TASKS FOR THIS EXERCISE:
**A.** In the column about Peter Ajak, what degree will he receive from La Salle University?
**B.** Reproduce part of the Peter Ajak column verbatim, starting at the words "Annette John-Hall |" and stopping after "terrain of Africa.".

QUOTED PASSAGE:
↓↓↓

Skip to content
Link copied to clipboard

Annette John-Hall | One who made it recalls the agony of being 'lost boy'

On Sunday morning, Peter Ajak will don cap and gown and walk across McCarthy Field, where he will receive a bachelor of arts degree in economics and international studies from La Salle University.

Peter Ajak, a child refugee from the Sudan, has grown up - and worked hard and succeeded - in Phila.
Peter Ajak, a child refugee from the Sudan, has grown up - and worked hard and succeeded - in Phila.Read more

On Sunday morning, Peter Ajak will don cap and gown and walk across McCarthy Field, where he will receive a bachelor of arts degree in economics and international studies from La Salle University.

The graduation stroll is one he never thought he'd be making.

Eight years ago, he was fighting for survival, trekking hundreds of miles across the hot and dangerous terrain of Africa.

↑↑↑

Stored data entries:
↓↓↓

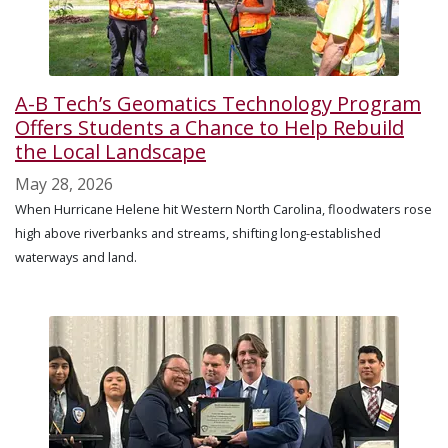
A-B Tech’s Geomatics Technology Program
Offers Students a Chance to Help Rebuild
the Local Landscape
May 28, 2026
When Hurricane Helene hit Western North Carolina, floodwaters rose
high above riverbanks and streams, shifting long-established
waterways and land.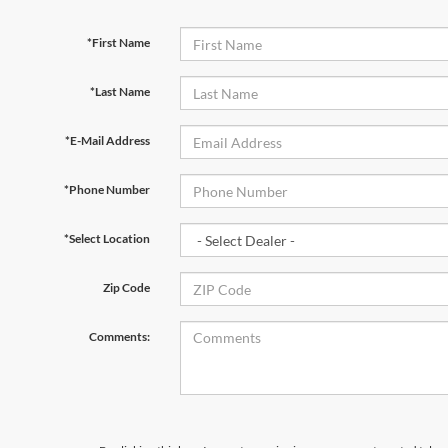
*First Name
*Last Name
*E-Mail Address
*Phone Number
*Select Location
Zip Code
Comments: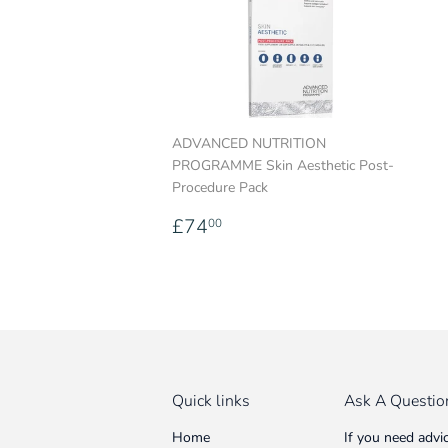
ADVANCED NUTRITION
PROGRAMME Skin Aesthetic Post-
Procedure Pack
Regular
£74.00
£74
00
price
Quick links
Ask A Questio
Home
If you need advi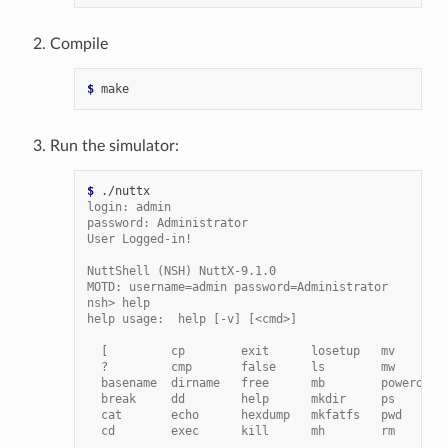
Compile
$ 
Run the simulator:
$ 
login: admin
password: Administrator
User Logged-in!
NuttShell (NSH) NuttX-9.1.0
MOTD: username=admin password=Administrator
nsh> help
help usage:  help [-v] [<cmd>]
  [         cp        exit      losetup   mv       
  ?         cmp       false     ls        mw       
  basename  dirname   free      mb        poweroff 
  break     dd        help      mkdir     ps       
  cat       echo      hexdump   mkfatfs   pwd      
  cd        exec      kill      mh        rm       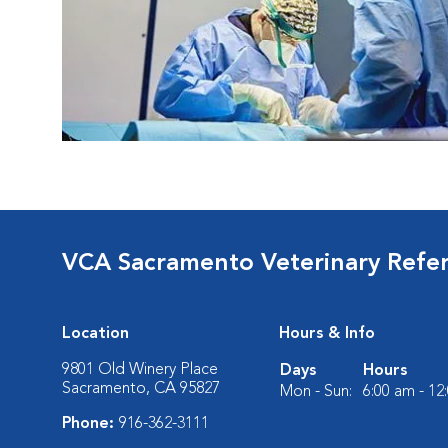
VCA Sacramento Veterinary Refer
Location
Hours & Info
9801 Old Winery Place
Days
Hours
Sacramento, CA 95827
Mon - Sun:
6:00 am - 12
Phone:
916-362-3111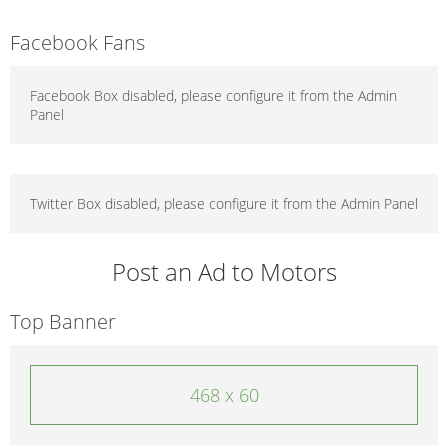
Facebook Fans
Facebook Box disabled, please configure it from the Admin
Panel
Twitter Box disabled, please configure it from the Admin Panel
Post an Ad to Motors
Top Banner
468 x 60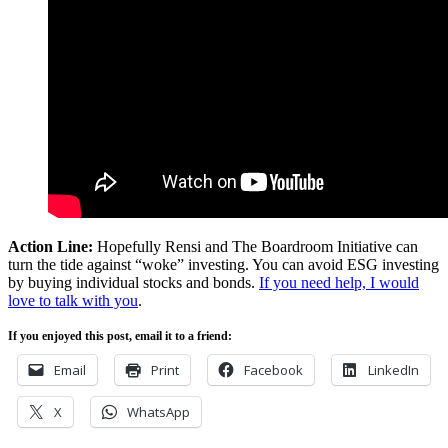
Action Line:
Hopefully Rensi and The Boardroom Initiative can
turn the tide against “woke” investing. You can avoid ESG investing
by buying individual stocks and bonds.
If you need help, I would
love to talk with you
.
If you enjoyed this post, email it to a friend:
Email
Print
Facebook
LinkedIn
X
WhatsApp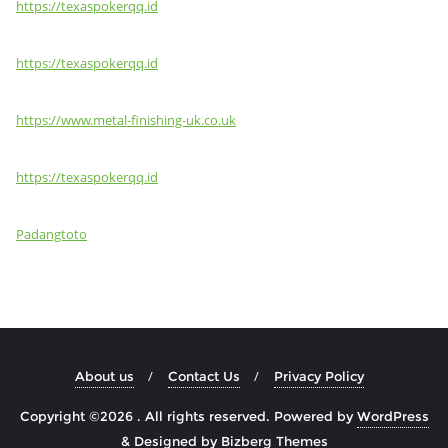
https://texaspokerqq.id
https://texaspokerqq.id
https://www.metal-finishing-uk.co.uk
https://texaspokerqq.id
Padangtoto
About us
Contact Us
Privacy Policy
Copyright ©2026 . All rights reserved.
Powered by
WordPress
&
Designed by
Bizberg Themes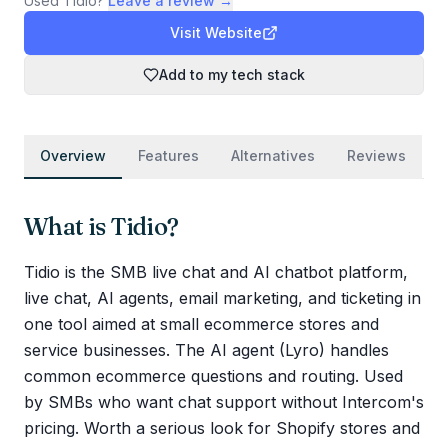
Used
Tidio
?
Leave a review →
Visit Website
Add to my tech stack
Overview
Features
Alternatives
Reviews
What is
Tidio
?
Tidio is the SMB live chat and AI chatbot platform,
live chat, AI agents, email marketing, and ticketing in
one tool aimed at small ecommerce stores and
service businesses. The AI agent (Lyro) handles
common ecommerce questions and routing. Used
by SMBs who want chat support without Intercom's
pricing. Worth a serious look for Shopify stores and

↑↑↑
↓↓↓

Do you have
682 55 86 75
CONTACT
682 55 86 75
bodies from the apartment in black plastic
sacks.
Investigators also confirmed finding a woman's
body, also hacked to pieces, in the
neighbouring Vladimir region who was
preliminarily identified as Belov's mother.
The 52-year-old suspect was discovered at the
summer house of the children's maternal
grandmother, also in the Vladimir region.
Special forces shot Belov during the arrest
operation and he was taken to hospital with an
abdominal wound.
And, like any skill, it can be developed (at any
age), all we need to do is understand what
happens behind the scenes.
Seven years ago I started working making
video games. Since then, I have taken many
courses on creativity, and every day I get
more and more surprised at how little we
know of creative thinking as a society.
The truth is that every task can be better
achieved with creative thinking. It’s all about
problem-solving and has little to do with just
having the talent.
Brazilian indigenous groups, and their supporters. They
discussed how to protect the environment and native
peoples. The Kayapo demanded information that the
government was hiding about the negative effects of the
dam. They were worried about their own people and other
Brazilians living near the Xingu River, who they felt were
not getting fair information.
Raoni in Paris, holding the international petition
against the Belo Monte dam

↑↑↑
↓↓↓

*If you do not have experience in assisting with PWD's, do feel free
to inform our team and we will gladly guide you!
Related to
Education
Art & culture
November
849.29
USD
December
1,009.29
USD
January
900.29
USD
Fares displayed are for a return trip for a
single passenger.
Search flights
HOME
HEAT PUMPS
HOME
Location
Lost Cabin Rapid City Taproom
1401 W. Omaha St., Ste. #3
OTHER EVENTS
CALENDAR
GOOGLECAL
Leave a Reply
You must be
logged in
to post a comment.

↑↑↑

RESULTS FOR THE EXERCISE:
**A.** A bachelor of arts degree in economics and international studies.

**B.**
Annette John-Hall | One who made it recalls the agony of being 'lost boy'

On Sunday morning, Peter Ajak will don cap and gown and walk across McCarthy Field, where he will receive a bachelor of arts degree in economics and international studies from La Salle University.

Peter Ajak, a child refugee from the Sudan, has grown up - and worked hard and succeeded - in Phila.
Peter Ajak, a child refugee from the Sudan, has grown up - and worked hard and succeeded - in Phila.Read more

On Sunday morning, Peter Ajak will don cap and gown and walk across McCarthy Field, where he will receive a bachelor of arts degree in economics and international studies from La Salle University.

The graduation stroll is one he never thought he'd be making.

Eight years ago, he was fighting for survival, trekking hundreds of miles across the hot and dangerous terrain of Africa.